I grew up in a home where there was a mother, a father and a brother. We went to church every Sunday and attended Sunday school. Our weekends were for homework, helping around the house and visiting our grandparents. During the school week we were allowed 2 hours for play before dinner. After dinner we had to take turns washing and drying the dishes for mom and then on to our homework. I was 6 years younger than my brother and we had a good relationship. He always helped me with my homework, even when he was in college I was able to call him and ask for his help. For helping me with my homework, I would clean up his room for him, and do some things that would help him out so he can go out with his friends. We both had friends and most of them did similar things that we did. There were others that made fun of us because we hardly got anytime to play, but we made do.
Our summers were always great as dad bought us a pool and always took 1 week vacation to take us somewhere. When we turned 13 we were able to bring a friend on vacation and that made the trip even more fun. As my brother got older, he started dating which took time away from "our time" but I was happy for him and he met a really nice girl and they including me once in a while in their plans like when the carnival was in town or a fair or something along those lines. When I got to high school I met a really nice black guy but was afraid of him because our parents always told us they were bad and to stay away from them. We didn't have any in our school so it was easy to do but high school was a different ball game.
My sophomore year I joined the high school band and had a blast and one of the nicest kids I knew was black. We got along and I wanted him to come to my house to practice. Before I did, I asked mom and dad and they refused to let me associate with him outside of school. I really liked him and I told him about my parents' rule and he never wanted any part of me ever. He was part of a group that hung out with my other friends but he ignored me and I always felt so uncomfortable but I didn't want to upset my parents.

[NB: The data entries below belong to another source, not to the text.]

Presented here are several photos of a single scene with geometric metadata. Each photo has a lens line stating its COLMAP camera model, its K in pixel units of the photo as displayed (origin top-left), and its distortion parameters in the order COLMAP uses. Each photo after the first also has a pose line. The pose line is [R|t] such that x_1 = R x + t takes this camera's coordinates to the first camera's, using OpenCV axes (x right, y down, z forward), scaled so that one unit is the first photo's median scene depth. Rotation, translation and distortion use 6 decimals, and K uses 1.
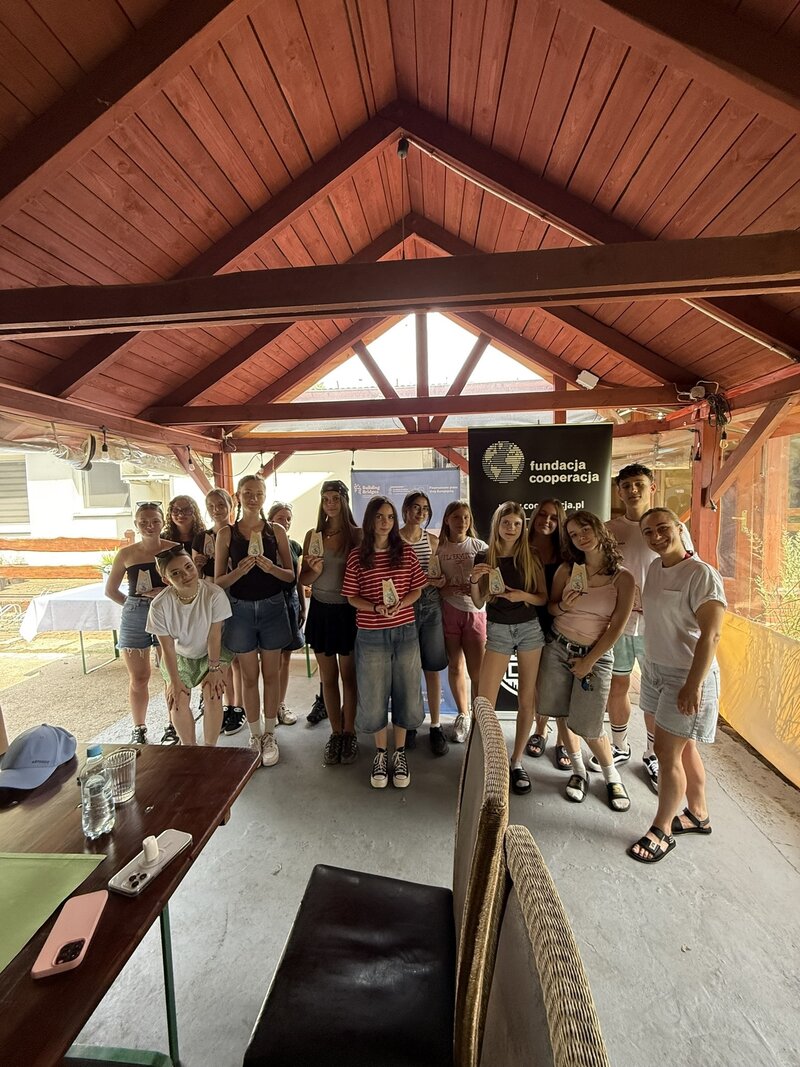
lens RADIAL K [[434.4, 0, 400.9], [0, 434.4, 542.8], [0, 0, 1]] dist [-0.006759, 0.001496]
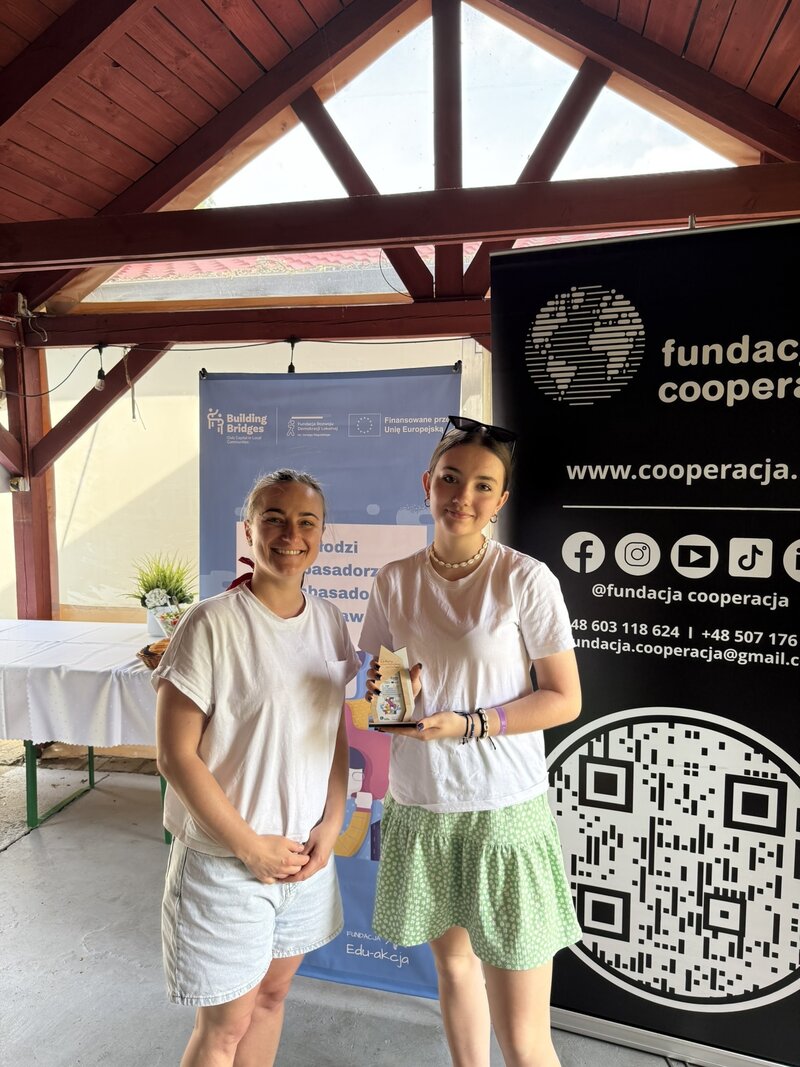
lens RADIAL K [[760.4, 0, 404.4], [0, 760.4, 536.2], [0, 0, 1]] dist [0.028746, -0.035034]
pose [[0.990591, 0.030512, -0.133414, 0.178682], [-0.030269, 0.999534, 0.003844, -0.027116], [0.133469, 0.000231, 0.991053, 0.362241]]
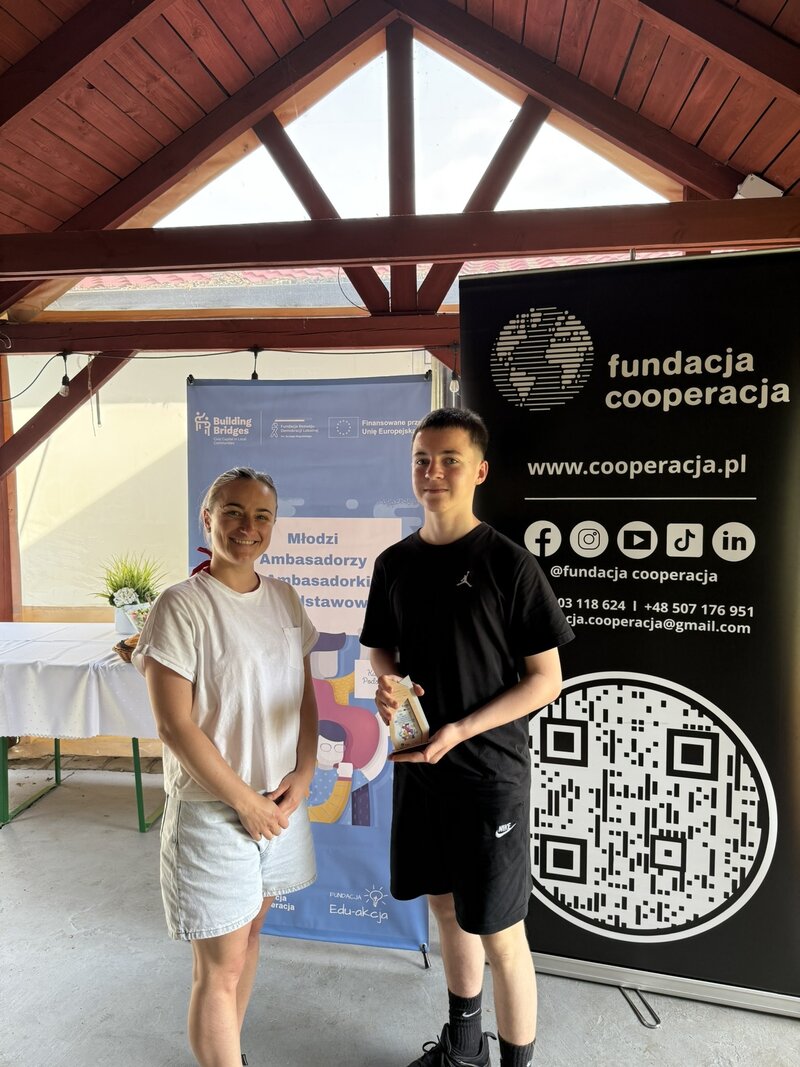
lens RADIAL K [[760.4, 0, 402.0], [0, 760.4, 533.1], [0, 0, 1]] dist [0.028746, -0.035034]
pose [[0.998685, 0.018552, -0.047788, 0.143031], [-0.019283, 0.999703, -0.014869, -0.007521], [0.047498, 0.015771, 0.998747, 0.283688]]
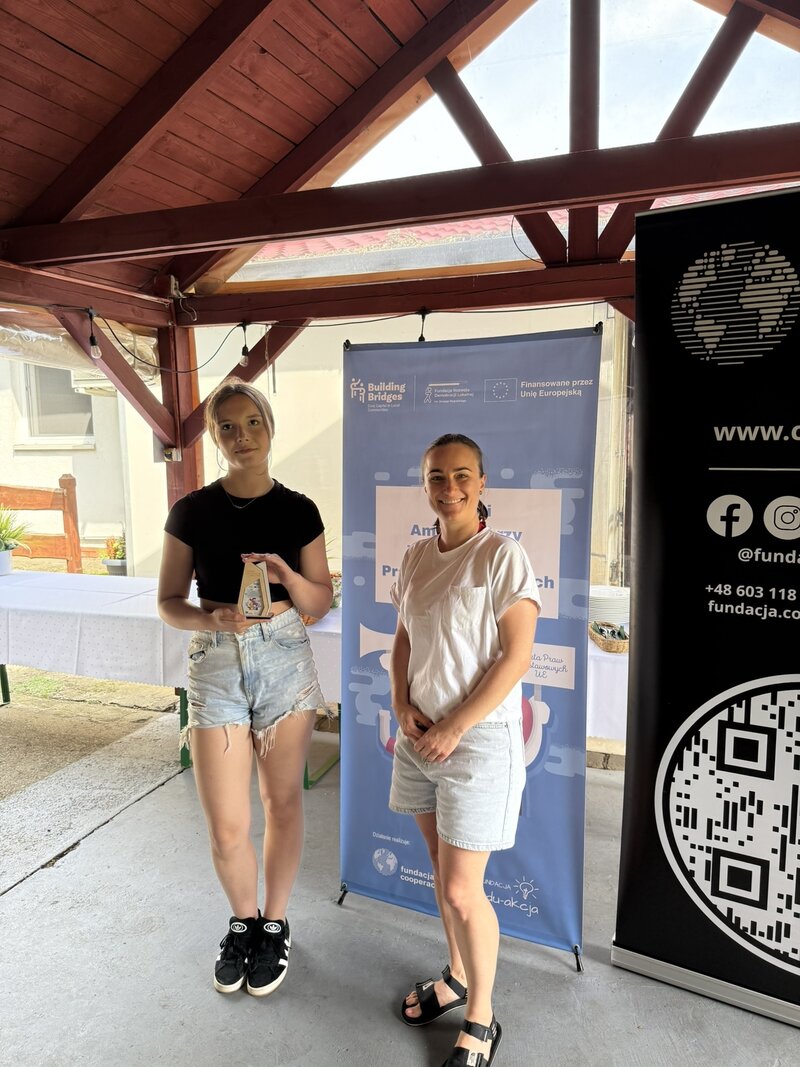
lens RADIAL K [[760.4, 0, 400.1], [0, 760.4, 534.9], [0, 0, 1]] dist [0.028746, -0.035034]
pose [[0.957157, 0.048073, -0.285553, 0.164753], [-0.038533, 0.998498, 0.038936, -0.013724], [0.286996, -0.026265, 0.957572, 0.335071]]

My brother married his girlfriend and they moved into another city which wasn't far but I didn't see him as much. They had a beautiful baby girl and they brought her around a lot and I even offered to babysit for free so they didn't have to pay anyone and they could still go out. I graduated high school and a bunch of us went to the shore for a week and my black classmate was included. I didn't tell my parents about it because I knew they wouldn't let me go. The boys stayed in one room and we stayed in another. After our vacation I got a part time job that I was able to still hold when I started college. I went to a community college for my first two years until I got a car and then went of to Penn State.
I wanted to be a teacher in the beginning and then I wasn't sure. I didn't want my parents to pay for school so I saved to put myself through, but my grandparents set up college funds for me and my brother that I didn't know about. They also started bank accounts for us when we were born so we really had it made. Our parents never touched our money and they always made sure we were well dressed and took us regularly to the doctors, dentist, eye doctors, etc. to make sure we were always well. I loved them dearly but as I got older I wanted to find out why they hated black people so much.
On one of my breaks from college, I sat down with my parents and asked them and they said because the rob and steal from people, they kill, they act funny and stupid and the list went on. My mother told me that black boys only want one thing from a girl and that was sex and that was forbidden in our house. I told them I thought that it was so cruel to say those things and the ones that I am attending school with were not like that at all. They told me to never bring it up again. I was confused and worried that I would never get to know them for who they are if I continued to listen to them. Not that I wanted to disrespect them, but I wanted to see for myself. I started being friendly with some of the girls and guys and we hung on and there was really nothing bad about them at all. I kept thinking about my friend from school and looking him up so I did. I was shocked to find out that he moved away and no one has heard from him since. I really liked him a lot and in fact when I think about it, he was really cute.